Du reste, l’acteur a pu profiter de la présence de son partenaire de jeu, Sébastien Delorme, que Beaudoin a choisi en raison de sa capacité à mêler charisme et dureté inquiétante. «Je l’admirais déjà à cause de films comme Gaz Bar Blues, se souvient pour sa part Frédéric Lemay. C’est un char de course, ce gars-là. Tu embarques du côté passager avec lui, et tu pars. C’est facile de jouer avec Sébastien, il est généreux dans le jeu et tellement talentueux.»

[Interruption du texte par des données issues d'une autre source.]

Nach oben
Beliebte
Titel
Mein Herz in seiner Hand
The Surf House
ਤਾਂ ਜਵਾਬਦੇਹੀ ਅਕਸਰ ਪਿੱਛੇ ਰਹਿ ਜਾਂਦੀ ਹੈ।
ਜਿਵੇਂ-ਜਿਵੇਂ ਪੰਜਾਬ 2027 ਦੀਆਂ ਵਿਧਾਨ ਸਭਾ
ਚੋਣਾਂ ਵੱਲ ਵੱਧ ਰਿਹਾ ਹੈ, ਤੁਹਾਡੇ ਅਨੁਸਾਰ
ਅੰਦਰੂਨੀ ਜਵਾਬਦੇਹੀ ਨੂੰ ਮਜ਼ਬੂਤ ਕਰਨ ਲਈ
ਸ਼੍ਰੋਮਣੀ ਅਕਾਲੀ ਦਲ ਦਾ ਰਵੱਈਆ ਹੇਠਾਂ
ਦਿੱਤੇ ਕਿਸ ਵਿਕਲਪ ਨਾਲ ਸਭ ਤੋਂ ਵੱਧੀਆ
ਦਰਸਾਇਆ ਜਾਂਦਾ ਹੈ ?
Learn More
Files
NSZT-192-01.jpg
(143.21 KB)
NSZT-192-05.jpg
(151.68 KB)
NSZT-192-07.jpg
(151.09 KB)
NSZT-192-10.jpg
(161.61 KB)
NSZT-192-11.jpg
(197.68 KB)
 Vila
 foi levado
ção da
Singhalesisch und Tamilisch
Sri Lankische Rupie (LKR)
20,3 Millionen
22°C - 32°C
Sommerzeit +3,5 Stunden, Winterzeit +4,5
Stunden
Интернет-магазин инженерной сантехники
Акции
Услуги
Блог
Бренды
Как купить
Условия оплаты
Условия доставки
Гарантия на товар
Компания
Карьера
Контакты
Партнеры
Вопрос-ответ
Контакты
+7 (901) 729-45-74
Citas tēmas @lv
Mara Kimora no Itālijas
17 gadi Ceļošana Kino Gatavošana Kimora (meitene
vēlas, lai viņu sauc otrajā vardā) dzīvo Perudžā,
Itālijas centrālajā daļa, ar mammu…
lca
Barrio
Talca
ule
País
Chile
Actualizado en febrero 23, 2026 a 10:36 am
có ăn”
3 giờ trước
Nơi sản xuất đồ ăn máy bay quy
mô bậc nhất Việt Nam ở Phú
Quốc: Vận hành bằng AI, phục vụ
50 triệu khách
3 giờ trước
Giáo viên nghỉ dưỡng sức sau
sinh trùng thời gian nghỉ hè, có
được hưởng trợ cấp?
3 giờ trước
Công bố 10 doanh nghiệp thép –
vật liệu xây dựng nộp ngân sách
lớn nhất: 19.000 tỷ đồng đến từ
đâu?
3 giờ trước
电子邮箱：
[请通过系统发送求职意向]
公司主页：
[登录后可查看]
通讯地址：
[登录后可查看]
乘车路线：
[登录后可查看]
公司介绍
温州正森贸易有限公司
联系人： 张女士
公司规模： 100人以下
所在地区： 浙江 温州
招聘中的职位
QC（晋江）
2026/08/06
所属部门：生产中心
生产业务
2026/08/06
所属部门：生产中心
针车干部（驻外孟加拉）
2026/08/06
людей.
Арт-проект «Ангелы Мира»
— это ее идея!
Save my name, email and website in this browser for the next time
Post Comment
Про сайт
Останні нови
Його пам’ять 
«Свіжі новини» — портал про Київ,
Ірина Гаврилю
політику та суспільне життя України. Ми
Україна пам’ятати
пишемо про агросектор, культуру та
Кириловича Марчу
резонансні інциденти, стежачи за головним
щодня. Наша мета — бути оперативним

Pour trouver les jeunes qui composeraient la commune du film, Stéphan Beaudoin est allé aux auditions du Quat’Sous afin de dénicher des finissants des écoles de théâtre du Québec. «On dit souvent qu’on voit toujours les mêmes gens à l’écran, et pas beaucoup de jeunes. Alors j’ai voulu mettre en scène des jeunes qui ne sont pas connus et qui ne jouent pas des rôles auxquels on s’attendrait.»

Du petit au grand écran
Les amateurs du petit écran québécois connaissent assurément le travail de Stéphan Beaudoin (La promesse, Yamaska). Et la télé, croit-il, aura été utile à la réalisation de son premier long métrage, Le rang du lion, ne serait-ce que pour une chose : la rigueur qu’elle lui a apporté lui a permis de réussir à tourner celui-ci en 11 jours. «C’est très rapide! s’exclame le cinéaste. On a tourné cinq des scènes cruciales dans une même journée. Toute l’équipe habitait sur place, à la campagne, au chalet d’une connaissance qui avait bien voulu nous le prêter, et il n’y avait jamais de temps morts.»
Le réalisateur a par ailleurs apprécié la liberté que permet le cinéma : «On peut s’attarder, creuser les personnages, explique-t-il. On peut donner libre cours à l’imagination du spectateur davantage qu’en télé, où on doit plus le prendre par la main.»